When Fernand Petiot, barman at Harry's New York Bar, tossed some Worcestershire sauce in with vodka and tomato juice in 1921 to create a Bloody Mary, this pungent earned a place in homes and restaurants everywhere. It's a key ingredient in chicken caesar salad, as well as Mediterranean chicken soup, crawfish jambalaya, black bean and lentil salad, sweet and sour pork, steak with mushroom sauce, and zillions of variations of barbecue sauce. No pantry should be without it.
Black bean dip (frijoles molidos)
Cousin Martin gave me a locally published cookbook, Costa Rican Typical Foods, by Carmen de Musmanni and Lupita de Weiler, to introduce me to the foods of the country where he spends a good deal of time. This recipe, adapted from the book, originally calls for 4 strips of cooked and crumbled bacon; add it if you wish, though I love this vegetarian version. It tastes much more delicious than it appears in the photo! Serves 8-10 as an appetizer.
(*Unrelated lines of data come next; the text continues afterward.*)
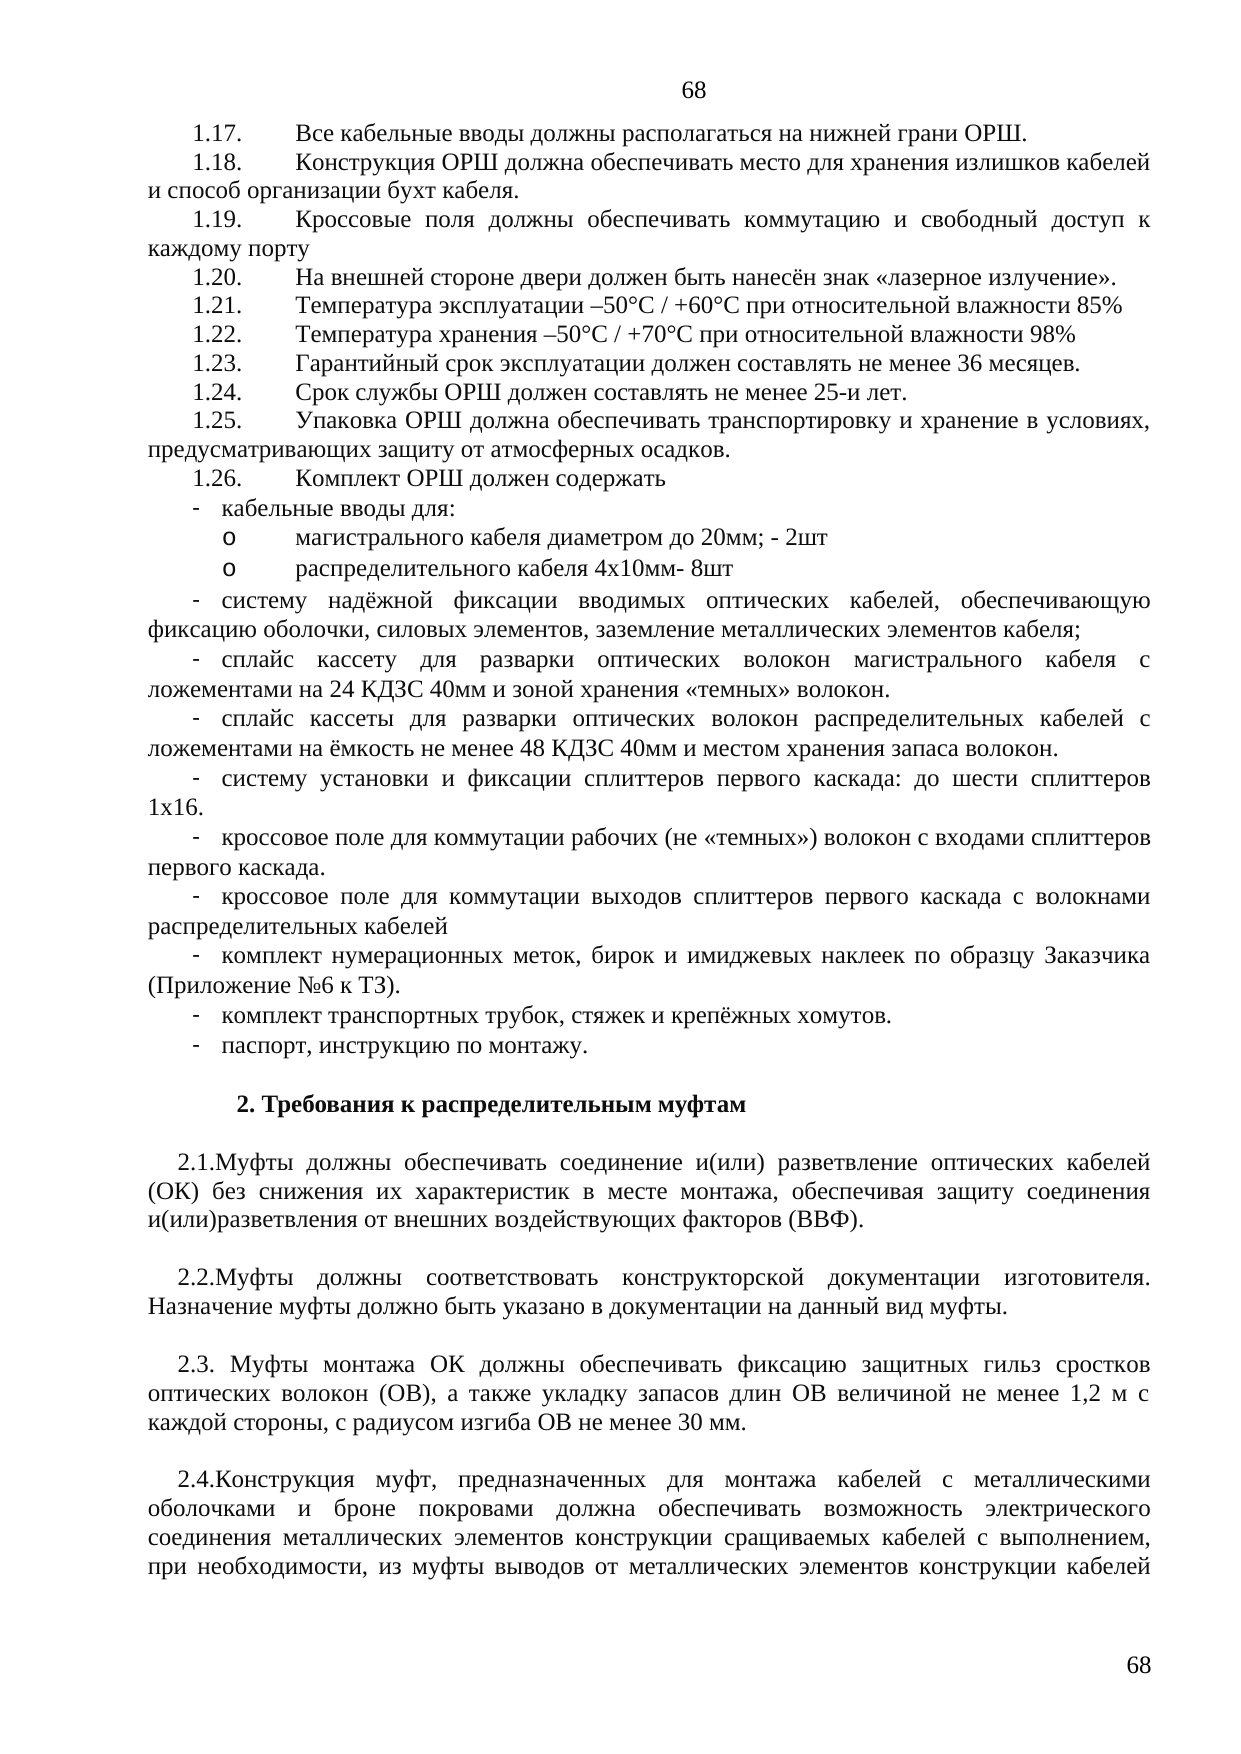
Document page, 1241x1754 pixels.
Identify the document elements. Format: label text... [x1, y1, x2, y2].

list комплект нумерационных меток, бирок и имиджевых наклеек по образцу Заказчика (Приложение №6 к ТЗ). [148, 940, 1152, 999]
list Все кабельные вводы должны располагаться на нижней грани ОРШ. [148, 118, 1152, 147]
text 2. Требования к распределительным муфтам [148, 1089, 1152, 1118]
list магистрального кабеля диаметром до 20мм; - 2шт [177, 522, 1152, 553]
list На внешней стороне двери должен быть нанесён знак «лазерное излучение». [148, 262, 1152, 291]
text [148, 1464, 1152, 1579]
list Конструкция ОРШ должна обеспечивать место для хранения излишков кабелей и способ организации бухт кабеля. [148, 147, 1152, 204]
list систему надёжной фиксации вводимых оптических кабелей, обеспечивающую фиксацию оболочки, силовых элементов, заземление металлических элементов кабеля; [148, 584, 1152, 643]
text 2.1.Муфты должны обеспечивать соединение и(или) разветвление оптических кабелей (ОК) без снижения их характеристик в месте монтажа, обеспечивая защиту соединения и(или)разветвления от внешних воздействующих факторов (ВВФ). [148, 1147, 1152, 1233]
list Температура хранения –50°C / +70°C при относительной влажности 98% [148, 319, 1152, 348]
list систему установки и фиксации сплиттеров первого каскада: до шести сплиттеров 1х16. [148, 762, 1152, 821]
list Гарантийный срок эксплуатации должен составлять не менее 36 месяцев. [148, 348, 1152, 377]
list кабельные вводы для: [148, 492, 1152, 522]
list Комплект ОРШ должен содержать [148, 463, 1152, 492]
list кроссовое поле для коммутации рабочих (не «темных») волокон с входами сплиттеров первого каскада. [148, 821, 1152, 880]
list Срок службы ОРШ должен составлять не менее 25-и лет. [148, 377, 1152, 406]
text 2.3. Муфты монтажа ОК должны обеспечивать фиксацию защитных гильз сростков оптических волокон (ОВ), а также укладку запасов длин ОВ величиной не менее 1,2 м с каждой стороны, с радиусом изгиба ОВ не менее 30 мм. [148, 1349, 1152, 1435]
list сплайс кассеты для разварки оптических волокон распределительных кабелей с ложементами на ёмкость не менее 48 КДЗС 40мм и местом хранения запаса волокон. [148, 703, 1152, 762]
list Температура эксплуатации –50°C / +60°C при относительной влажности 85% [148, 291, 1152, 319]
list распределительного кабеля 4х10мм- 8шт [177, 553, 1152, 584]
list паспорт, инструкцию по монтажу. [148, 1029, 1152, 1060]
list Кроссовые поля должны обеспечивать коммутацию и свободный доступ к каждому порту [148, 204, 1152, 262]
list сплайс кассету для разварки оптических волокон магистрального кабеля с ложементами на 24 КДЗС 40мм и зоной хранения «темных» волокон. [148, 643, 1152, 703]
list Упаковка ОРШ должна обеспечивать транспортировку и хранение в условиях, предусматривающих защиту от атмосферных осадков. [148, 406, 1152, 463]
text 2.2.Муфты должны соответствовать конструкторской документации изготовителя. Назначение муфты должно быть указано в документации на данный вид муфты. [148, 1262, 1152, 1320]
list комплект транспортных трубок, стяжек и крепёжных хомутов. [148, 999, 1152, 1029]
list кроссовое поле для коммутации выходов сплиттеров первого каскада с волокнами распределительных кабелей [148, 880, 1152, 940]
4 cups cooked black beans (canned beans are okay)
1 tsp vegetable oil
1/2 cup onion, finely chopped
2 cloves garlic, minced
1/4 cup cilantro leaves, finely chopped
1-1/2 tsp Tabasco or other hot sauce, or more to taste
1 Tbsp sugar
1-1/2 Tbsp Worcestershire sauce
1 Tbsp kosher salt
Fresh lime juice, to taste
Large bag of tortilla chips
In a blender or food processor, or with a wooden potato masher, blend the beans until creamy but with some texture remaining, and place mashed beans in a large mixing bowl.
in a small frying pan, heat the oil, and saute the onion for 2 minutes; then add the garlic, and cook for 30 seconds. Add to the black beans, along with cilantro, hot sauce, sugar, Worcestershire and salt. Mix well, and taste for seasoning. Adjust as needed with salt and lime juice. Serve with tortilla chips.